GREEKS IN ARGENTINA
Anastasia Konstantakatou (Tufts University)
The Construction of Ethnic Identity among Young Latin
Americans of Greek Origin
A study of immigration patterns of the Greeks reveals that the United States, Australia and Germany were the three most popular destinations. The Greeks started immigrating in the end of the 19th and throughout the early and middle 20th Century, in an attempt to find a better, more prosperous life, as well as for ideological reasons. A relatively small wave of immigration occurred in Latin America. Today, there are approximately 25,000 Greeks in Brazil, 20,000 in Argentina, 3,000 in Venezuela, 2,000 in Chile and smaller communities in other countries. Lack of access to Greek cultural materials, professors, and gradually decreasing population are factors that threaten the Greek presence in Argentina. Thirty years ago, the population of Greeks in Buenos Aires alone was 40-45,000 people. Still, the sense of "Greek Identity" has not vanished.
In this paper I will focus on the young Greeks of South America. Through a series of interviews, I will explore the relation that this younger population has with its country of origin. During the past year, the Ministry of Foreign Affairs in conjunction with the General Secretariat of Greeks Abroad (GGAE) organized "a hosting program" offering young people of Greek origin from South America, Africa and Oceania the opportunity to get acquainted with the Greek culture and language. My field work was based on over fifty interviews conducted with participants in this program. I have also been in contact with South American representatives to the World Council of Hellenes Abroad.
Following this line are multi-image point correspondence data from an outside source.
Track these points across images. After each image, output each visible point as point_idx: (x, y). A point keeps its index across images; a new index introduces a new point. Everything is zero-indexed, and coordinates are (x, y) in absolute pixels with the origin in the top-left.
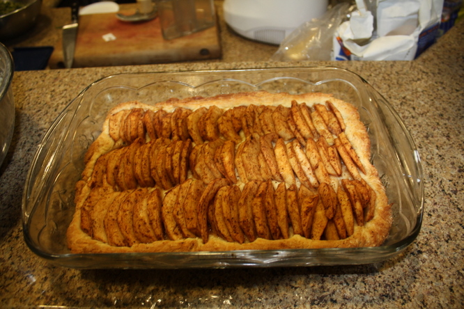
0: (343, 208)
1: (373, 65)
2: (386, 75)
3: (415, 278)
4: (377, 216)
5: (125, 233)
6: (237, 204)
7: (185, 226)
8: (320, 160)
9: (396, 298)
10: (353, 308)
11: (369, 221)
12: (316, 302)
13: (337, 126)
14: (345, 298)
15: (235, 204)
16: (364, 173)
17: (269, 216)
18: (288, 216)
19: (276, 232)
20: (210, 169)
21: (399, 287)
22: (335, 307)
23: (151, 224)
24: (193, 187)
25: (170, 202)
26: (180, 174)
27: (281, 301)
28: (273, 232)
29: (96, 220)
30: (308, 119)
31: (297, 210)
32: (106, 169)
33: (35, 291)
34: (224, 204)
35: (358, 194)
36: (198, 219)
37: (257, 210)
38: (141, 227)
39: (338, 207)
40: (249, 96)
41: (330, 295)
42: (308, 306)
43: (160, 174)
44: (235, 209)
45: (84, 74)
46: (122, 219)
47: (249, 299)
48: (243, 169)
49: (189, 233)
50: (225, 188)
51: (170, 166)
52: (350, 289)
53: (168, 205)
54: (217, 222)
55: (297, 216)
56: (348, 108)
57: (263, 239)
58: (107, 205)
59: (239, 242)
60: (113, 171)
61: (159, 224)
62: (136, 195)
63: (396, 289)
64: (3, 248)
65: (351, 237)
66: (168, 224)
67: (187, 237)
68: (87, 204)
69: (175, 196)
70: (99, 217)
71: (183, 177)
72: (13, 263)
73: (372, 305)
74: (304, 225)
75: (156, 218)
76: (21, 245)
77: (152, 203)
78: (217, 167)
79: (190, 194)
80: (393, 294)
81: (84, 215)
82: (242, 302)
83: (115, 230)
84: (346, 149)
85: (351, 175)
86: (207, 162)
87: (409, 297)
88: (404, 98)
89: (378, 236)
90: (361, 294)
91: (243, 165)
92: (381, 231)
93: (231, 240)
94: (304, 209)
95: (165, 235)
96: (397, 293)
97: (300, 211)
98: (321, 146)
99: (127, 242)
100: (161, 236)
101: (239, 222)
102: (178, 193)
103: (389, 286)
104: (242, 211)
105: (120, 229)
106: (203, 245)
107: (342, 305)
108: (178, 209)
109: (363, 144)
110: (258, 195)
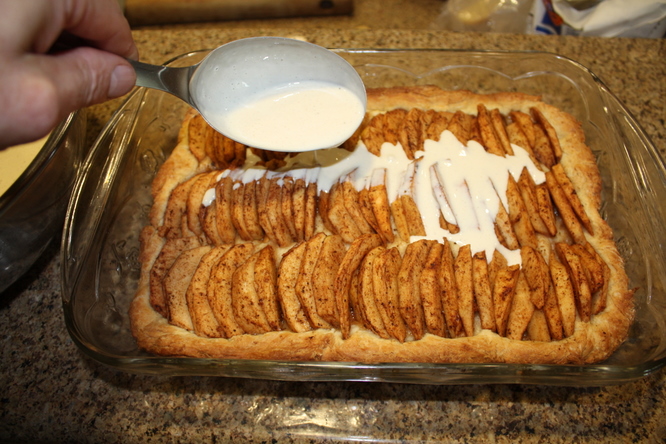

My work investigates the importance of Greek Heritage in the lives of these young Greek-Latin Americans. Interviews therefore focus on such components of Greek identity as language, history, religion, traditions and customs in an attempt to get a sense of how immersed they have been in Greek culture. I also try to determine each participant's connection to Greek culture and the importance they give to their Greek origins. Ultimately, I try to understand how the Greek Identity is constructed, manifested and transmitted among this relatively small minority of Latin America. Utilizing material from studies on identity and immigration, I hope to reach conclusions on this understudied population and to discover if the reactions to their host countries are substantially different to those of Greeks in other countries such as the US and Australia.